Raw records:

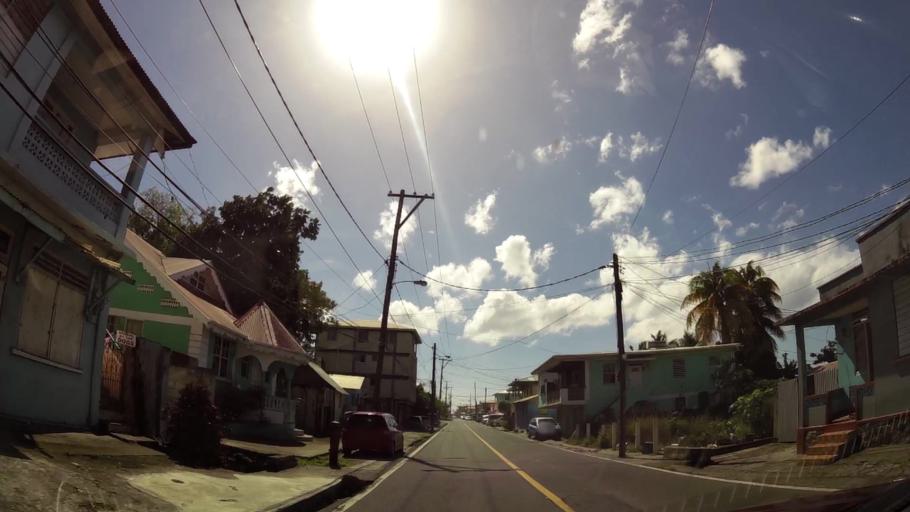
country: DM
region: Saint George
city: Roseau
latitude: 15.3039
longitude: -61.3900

--

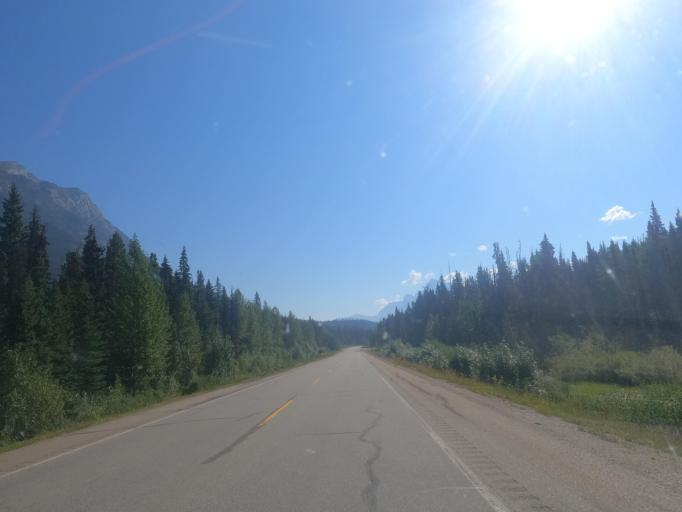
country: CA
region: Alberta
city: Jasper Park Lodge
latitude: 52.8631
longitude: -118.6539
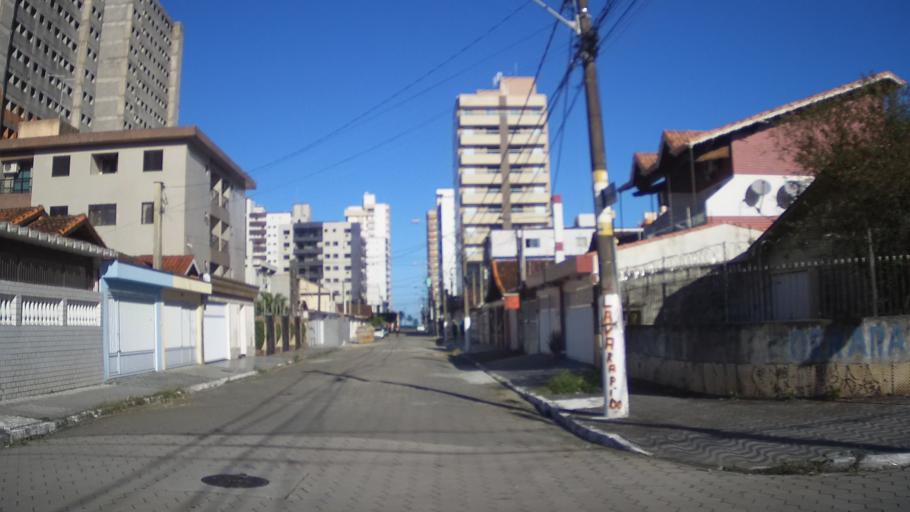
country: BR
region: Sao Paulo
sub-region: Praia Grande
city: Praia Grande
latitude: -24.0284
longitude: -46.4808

Task brief:
Copy out the items from the line containing "longitude: -118.6539" through the line containing "longitude: -46.4808", both lines included, with every character kept as it appears, and leave the pictures out.

Solution to this task:
longitude: -118.6539
country: BR
region: Sao Paulo
sub-region: Praia Grande
city: Praia Grande
latitude: -24.0284
longitude: -46.4808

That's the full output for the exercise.